Steep, stony and dusty grades, which were too steep to stand on, proved to be no problem for the new Ranger that made a tidy job of conquering these quite demanding conditions. The 3.2-litre lugged happily down below 1000 rpm, with no protest from engine or driveline.

The traction control system worked unobtrusively to control wheelspin, and hill descent control was powerful, yet speed-variable, by using the cruise control buttons.

Fuel consumption displayed on the Ranger’s trip computer looked too good to be true, so we checked it by the time-honoured method of measuring consumption between brim-full tanks. Sure enough, we found that the trip computer was 10-percent optimistic. Our real towing fuel consumption varied from a best of 10.5 l/100 km, with tailwind and on good bitumen surfaces, to a worst of 12.3 l/100 km on gravel, pushing into a 30-knot headwind.

There are plenty of loaded, solo vehicles that can’t achieve these figures, let alone while dragging a non-streamlined trailer.

We completed the 8000-kilometre trek, cleaned the ute and it looked as good as new. It let in almost no dust, used no oil and hadn’t missed a beat. As a working ute, and bush mile-eater, it would be hard to go past the new Ford Ranger.

Ford-Ranger-NPF_1 Bridgestone’s new Dueler

The new D697LT 265/65R17 tyres we fitted for this test proved to be as tough as the ute. We ran them over widely differing surfaces, from smooth freeways to stony bush tracks, and put hardly a mark on them. Bridgestone claims great cut and chip resistance for the new tyres, and we can vouch for that.

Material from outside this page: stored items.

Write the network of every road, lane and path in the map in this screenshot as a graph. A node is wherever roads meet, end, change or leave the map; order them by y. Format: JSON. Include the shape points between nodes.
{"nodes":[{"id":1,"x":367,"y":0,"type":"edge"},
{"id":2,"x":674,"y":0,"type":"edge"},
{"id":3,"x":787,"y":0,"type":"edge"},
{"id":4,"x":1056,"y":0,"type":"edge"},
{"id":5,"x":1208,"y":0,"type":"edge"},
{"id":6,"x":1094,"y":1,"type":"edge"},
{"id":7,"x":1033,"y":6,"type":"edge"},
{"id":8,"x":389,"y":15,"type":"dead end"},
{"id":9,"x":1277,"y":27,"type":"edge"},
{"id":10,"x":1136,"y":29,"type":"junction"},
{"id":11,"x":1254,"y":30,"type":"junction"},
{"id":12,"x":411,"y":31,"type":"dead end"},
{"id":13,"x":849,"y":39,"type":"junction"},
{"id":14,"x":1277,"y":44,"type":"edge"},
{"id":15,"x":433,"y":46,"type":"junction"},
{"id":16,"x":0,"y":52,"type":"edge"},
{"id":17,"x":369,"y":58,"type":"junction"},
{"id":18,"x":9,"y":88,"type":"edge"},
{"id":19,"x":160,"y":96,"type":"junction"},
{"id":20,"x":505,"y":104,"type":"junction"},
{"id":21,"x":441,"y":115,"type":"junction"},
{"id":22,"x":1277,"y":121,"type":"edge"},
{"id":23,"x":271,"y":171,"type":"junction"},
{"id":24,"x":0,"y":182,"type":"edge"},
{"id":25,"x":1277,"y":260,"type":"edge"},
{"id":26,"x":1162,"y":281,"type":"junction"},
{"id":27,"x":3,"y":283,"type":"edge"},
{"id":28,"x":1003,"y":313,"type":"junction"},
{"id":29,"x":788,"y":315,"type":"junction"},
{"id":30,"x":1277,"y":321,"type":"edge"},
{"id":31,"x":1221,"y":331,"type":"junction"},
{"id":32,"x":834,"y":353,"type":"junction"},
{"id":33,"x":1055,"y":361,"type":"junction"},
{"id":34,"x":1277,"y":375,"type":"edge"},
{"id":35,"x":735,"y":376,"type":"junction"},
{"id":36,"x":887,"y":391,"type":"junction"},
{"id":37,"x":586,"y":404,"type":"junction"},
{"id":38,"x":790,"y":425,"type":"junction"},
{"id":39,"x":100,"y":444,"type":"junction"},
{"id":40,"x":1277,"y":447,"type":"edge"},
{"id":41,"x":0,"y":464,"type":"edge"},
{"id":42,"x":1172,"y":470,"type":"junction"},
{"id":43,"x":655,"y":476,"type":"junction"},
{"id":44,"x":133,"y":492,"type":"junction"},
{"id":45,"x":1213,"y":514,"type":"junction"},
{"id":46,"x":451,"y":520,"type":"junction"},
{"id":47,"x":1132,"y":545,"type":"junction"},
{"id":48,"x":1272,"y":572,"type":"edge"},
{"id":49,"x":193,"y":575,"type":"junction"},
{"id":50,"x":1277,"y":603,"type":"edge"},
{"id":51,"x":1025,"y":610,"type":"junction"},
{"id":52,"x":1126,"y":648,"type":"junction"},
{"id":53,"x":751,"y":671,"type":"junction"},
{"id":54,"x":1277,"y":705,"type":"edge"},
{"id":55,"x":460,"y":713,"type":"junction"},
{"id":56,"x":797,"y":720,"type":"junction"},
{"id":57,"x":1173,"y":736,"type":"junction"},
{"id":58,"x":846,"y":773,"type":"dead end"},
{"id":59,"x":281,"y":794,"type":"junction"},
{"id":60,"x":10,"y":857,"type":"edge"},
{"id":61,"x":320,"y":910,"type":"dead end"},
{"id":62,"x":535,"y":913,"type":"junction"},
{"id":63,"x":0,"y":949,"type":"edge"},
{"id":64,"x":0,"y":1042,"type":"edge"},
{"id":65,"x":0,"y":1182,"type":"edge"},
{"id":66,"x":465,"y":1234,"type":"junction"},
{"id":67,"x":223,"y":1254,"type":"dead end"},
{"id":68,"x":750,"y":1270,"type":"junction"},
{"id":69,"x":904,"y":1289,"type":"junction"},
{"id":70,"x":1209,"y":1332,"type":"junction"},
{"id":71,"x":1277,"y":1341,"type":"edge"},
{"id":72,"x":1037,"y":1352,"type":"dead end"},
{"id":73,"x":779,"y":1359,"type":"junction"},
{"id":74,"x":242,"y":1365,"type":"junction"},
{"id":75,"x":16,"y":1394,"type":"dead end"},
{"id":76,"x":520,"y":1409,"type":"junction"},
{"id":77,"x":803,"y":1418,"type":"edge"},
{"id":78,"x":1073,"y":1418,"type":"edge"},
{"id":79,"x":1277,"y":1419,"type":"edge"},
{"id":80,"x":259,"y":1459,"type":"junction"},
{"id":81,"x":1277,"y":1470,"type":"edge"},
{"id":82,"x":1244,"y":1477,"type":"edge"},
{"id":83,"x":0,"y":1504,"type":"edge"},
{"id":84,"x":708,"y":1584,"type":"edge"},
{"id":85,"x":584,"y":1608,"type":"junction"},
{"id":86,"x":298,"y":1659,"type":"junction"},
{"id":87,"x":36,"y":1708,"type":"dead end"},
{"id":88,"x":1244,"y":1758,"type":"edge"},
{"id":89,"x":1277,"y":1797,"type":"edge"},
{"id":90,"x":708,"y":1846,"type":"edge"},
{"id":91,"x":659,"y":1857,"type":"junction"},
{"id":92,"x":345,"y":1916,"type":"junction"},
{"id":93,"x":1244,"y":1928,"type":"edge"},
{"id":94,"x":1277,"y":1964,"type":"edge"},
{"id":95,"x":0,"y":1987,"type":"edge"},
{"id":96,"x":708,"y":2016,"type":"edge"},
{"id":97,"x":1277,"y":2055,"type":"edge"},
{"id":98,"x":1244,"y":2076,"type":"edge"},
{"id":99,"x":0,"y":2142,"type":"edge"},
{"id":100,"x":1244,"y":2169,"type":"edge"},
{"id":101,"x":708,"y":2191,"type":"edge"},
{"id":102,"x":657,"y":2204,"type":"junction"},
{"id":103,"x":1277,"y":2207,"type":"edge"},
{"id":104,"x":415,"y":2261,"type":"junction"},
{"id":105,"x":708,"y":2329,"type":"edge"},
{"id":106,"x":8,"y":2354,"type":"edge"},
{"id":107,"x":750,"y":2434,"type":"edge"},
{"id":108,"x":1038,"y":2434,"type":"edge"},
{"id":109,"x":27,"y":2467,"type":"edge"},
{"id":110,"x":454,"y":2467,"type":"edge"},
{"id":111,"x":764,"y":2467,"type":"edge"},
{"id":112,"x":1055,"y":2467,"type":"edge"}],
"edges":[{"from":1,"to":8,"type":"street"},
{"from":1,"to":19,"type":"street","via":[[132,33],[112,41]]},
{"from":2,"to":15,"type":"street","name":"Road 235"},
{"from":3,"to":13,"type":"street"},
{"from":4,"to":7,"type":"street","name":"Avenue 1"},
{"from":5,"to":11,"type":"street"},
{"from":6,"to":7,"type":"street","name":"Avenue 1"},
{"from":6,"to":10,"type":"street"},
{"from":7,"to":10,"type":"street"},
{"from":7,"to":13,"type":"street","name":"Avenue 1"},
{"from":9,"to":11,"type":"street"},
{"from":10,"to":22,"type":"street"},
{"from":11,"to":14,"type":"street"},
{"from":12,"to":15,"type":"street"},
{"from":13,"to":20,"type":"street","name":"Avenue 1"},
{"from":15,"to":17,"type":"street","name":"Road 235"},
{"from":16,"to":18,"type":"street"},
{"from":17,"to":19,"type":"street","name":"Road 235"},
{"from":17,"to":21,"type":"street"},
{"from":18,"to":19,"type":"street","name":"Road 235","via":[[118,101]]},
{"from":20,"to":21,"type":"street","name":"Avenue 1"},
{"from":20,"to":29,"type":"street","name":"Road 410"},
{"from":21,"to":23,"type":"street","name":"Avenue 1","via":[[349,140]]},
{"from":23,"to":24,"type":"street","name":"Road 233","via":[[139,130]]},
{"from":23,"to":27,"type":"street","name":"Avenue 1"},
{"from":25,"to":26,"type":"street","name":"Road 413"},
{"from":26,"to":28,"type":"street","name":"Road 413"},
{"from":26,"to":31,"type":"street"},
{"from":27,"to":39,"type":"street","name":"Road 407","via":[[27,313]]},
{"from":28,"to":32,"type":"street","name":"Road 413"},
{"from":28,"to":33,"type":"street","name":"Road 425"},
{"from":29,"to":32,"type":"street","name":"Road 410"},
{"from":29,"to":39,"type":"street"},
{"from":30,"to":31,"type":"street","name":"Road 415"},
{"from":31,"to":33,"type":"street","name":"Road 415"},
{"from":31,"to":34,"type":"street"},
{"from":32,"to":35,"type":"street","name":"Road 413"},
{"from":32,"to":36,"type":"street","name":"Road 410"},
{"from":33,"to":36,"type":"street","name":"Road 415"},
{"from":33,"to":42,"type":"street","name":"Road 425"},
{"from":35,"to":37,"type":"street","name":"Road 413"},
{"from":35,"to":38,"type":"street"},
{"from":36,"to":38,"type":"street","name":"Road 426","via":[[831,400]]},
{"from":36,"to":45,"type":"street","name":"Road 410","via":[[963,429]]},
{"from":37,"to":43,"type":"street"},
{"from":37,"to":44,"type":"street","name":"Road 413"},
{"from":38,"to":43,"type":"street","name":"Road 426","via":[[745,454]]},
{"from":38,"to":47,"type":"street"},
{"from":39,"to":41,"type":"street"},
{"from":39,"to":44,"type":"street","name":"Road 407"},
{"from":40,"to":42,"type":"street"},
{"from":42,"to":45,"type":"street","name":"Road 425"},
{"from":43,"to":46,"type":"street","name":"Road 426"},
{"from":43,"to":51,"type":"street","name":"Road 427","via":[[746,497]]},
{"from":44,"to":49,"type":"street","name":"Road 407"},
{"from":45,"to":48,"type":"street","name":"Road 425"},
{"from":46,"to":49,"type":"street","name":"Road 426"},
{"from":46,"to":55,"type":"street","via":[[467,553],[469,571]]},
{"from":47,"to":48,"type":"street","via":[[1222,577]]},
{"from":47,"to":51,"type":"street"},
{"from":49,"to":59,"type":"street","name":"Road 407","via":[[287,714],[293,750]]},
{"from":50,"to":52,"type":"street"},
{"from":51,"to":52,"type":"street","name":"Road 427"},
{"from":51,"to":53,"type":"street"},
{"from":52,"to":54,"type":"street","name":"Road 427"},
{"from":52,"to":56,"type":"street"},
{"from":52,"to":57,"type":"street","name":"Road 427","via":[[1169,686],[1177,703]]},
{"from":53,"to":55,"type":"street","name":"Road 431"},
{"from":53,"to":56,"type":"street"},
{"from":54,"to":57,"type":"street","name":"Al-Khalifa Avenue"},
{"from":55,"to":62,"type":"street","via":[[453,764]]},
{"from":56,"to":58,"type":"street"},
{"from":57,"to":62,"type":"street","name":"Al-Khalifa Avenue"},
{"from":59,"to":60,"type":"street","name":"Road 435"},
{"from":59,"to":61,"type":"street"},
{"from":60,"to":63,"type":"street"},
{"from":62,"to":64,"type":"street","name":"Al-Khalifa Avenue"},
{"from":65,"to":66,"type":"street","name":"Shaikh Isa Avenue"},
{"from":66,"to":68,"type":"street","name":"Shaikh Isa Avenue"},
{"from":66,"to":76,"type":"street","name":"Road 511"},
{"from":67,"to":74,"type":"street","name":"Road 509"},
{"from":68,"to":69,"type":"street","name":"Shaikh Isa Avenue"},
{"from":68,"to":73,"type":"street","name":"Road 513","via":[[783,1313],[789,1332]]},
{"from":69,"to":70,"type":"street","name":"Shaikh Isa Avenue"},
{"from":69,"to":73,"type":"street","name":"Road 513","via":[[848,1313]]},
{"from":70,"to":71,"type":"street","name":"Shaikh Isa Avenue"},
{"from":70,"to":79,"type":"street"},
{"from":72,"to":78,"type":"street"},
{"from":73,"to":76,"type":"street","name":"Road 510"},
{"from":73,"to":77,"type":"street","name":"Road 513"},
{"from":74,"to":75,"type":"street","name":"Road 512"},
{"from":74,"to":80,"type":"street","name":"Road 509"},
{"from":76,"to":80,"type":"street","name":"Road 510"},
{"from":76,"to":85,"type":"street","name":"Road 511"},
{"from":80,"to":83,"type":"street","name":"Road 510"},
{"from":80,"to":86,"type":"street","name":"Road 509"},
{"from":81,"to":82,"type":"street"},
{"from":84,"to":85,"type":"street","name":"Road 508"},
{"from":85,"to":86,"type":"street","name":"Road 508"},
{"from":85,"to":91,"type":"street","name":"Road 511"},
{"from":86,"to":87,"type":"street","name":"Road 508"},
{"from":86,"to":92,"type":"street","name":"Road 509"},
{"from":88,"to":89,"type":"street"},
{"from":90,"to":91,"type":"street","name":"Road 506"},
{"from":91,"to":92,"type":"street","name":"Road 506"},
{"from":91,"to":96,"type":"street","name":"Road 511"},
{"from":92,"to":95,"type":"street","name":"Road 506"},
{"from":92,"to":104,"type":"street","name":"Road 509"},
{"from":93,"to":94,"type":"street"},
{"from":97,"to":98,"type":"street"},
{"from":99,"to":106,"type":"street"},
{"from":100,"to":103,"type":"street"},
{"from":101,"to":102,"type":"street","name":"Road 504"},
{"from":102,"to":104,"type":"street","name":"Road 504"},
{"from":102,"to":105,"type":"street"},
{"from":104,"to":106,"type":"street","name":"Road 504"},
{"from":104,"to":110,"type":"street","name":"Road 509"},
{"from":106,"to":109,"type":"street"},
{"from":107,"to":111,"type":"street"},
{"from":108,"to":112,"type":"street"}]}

While driving on the stony roads in Arnhem Land, we were accompanied by three other vehicles, which all suffered sharp-stone punctures. With pressures lowered to 35 psi from highway pressures of 42 psi, the Dueler treads and sidewalls remained unhurt by stone impacts.

We’ve kept hold of these tyres and will check them on one of our long-term test vehicles over the next few months.